Bu kaçıncı sonbahar, kaçıncı kış böyle? Dört mevsim hakimdir vatanımızda diye öğrendik ta
ilkokulda oysa. Hiç mi ilkbahar görmeyecek bu memleket? Hiç mi yürekleri ısıtan bir güneş
eşliğinde, ilkbahar çiçeklerinin kokusuyla uyanmayacağım güne? Ben artık sıcaklık istiyorum,
çiçek kokusu istiyorum bahçelerde, sokaklarda. Sabah kızarmış ekmeğin kokusuyla, annemin
mutfaktan “-Haydi oğlum uyan, yemek hazır” diye bana seslenmesiyle uyanmanın
mutluluğunu istiyorum. Yüreklerin en içten mutluluğunu yani, en saf olanından.

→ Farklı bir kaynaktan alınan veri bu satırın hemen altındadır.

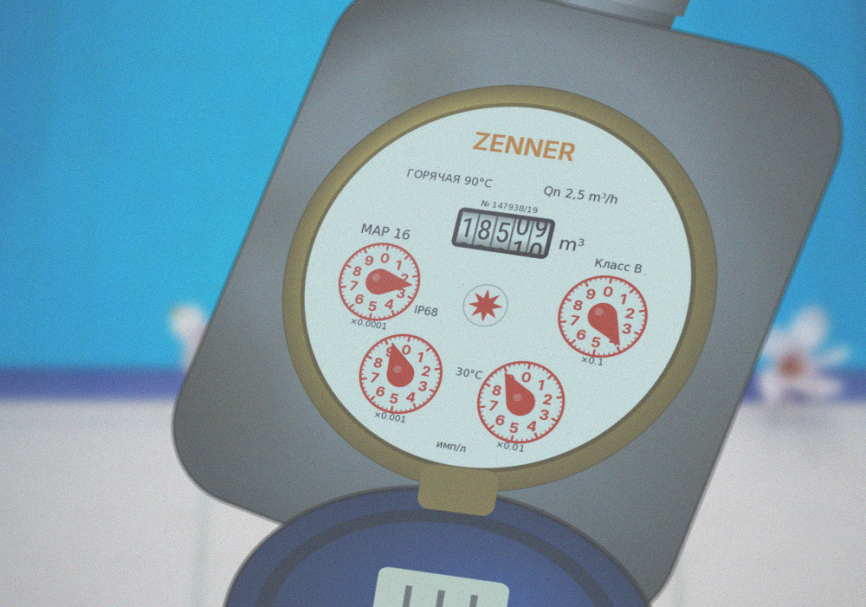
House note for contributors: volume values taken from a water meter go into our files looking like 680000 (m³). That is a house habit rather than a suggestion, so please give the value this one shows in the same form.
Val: 18509.3892 (m³)
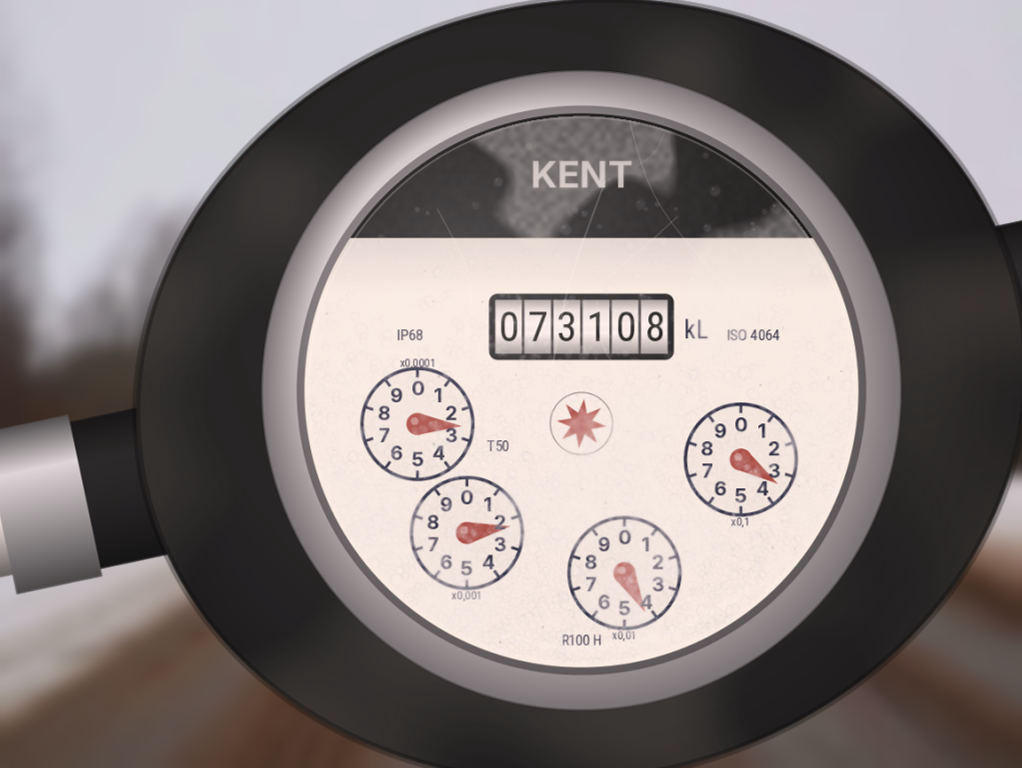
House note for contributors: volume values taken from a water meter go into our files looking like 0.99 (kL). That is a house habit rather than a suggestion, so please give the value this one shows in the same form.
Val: 73108.3422 (kL)
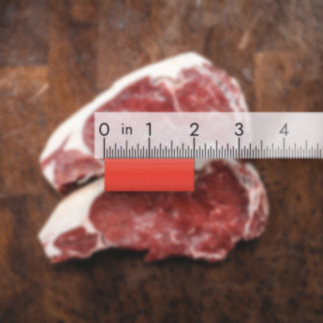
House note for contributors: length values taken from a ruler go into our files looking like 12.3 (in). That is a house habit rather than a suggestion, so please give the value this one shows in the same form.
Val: 2 (in)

Hasret kaldım. Hasret kaldım birçok şeye. Yaprakları sürekli daha açmadan solan, üzerine
karlar yağan memleketim artık yeşillensin istiyorum, çok mu? Yürürken sokaklarda, okulda,
bahçede, evde; içimi önü ardı kesilemez düşünceler yerine, sebepsiz mutluluklar alsın
istiyorum. Fakat her gün daha karanlık, daha soluk bir güne uyanıyorum. Ankara’nın kapalı
şehir oluşunu bilirim. Doğduğumdan beri Ankara’da yaşarım. Hoşuma da gider griliği
Ankara’mın ama bu öyle bir soluk, öyle bir karanlık değil benim bahsettiğim. Her seferinde,
bir sonraki günün ilkbahar olacağına inanıyorum oysa ve her seferinde yanılıp, umudumu
günbegün yitiriyorum. Umutsuzluk yakışmaz derdim insanlara kendimi anlatırken oysa. Umut
denince akla ilk gelen isim olmak isterdim. Şimdiyse umutsuzluklar diyarında yaşayan garip
bir insanım sanki. Öyle bitap haldeyim işte ben.
Sabahlara yine annemin sesiyle uyanıyorum. Yine annemin o müthiş kokulu kızarmış
ekmeklerini koklayarak, annemin o güzel sesini duyarak uyanıyorum ama hep bir şeyler eksik
hissettiriyor. O kızarmış ekmeğin yanındaki çay mı? Kızarmış ekmeğin üstündeki yağ mı bal
mı? Yo, bunların hiçbiri değil. Hissettiğim mutluluk aynı fakat bir şeyler eksik işte,
hissediyorum. Önceleri mevsim ne olursa olsun, dışarıdaki hava nasıl olursa olsun, o yemeğe
oturunca içimi hep bir mutluluk kaplardı, ısınırdım. Şimdilerdeyse ısınamıyorum. İçimi bir
keder kaplıyor istemsiz. Belki kendimi suçlu hissediyorumdur; memleket ilkbaharı kaç yıldır
göremiyorken ben nasıl mutlu olabilirim diyerek. Engelleyemiyorum da. Elimde değil. Tanrı,
doğarken vermiş bana vatan sevdasını. O yüzdendir belki de bunca mutluluğun içerisinde
matem tutuşum.
Ben artık ilkbahar sabahına uyanmak istiyorum, çiçek kokulu. Annemin sesiyle uyanıp
yemeğe gittiğimde yastaymışçasına bir hissiyat içerisinde olmak istemiyorum. Artık yeşil bir
memleket ve sokakların, bahçelerin şen çocuklarla dolmasını istiyorum. Geleceğimi istiyorum
ben, geleceğini istiyorum bu memleketin.. Çok mu şey istiyorum?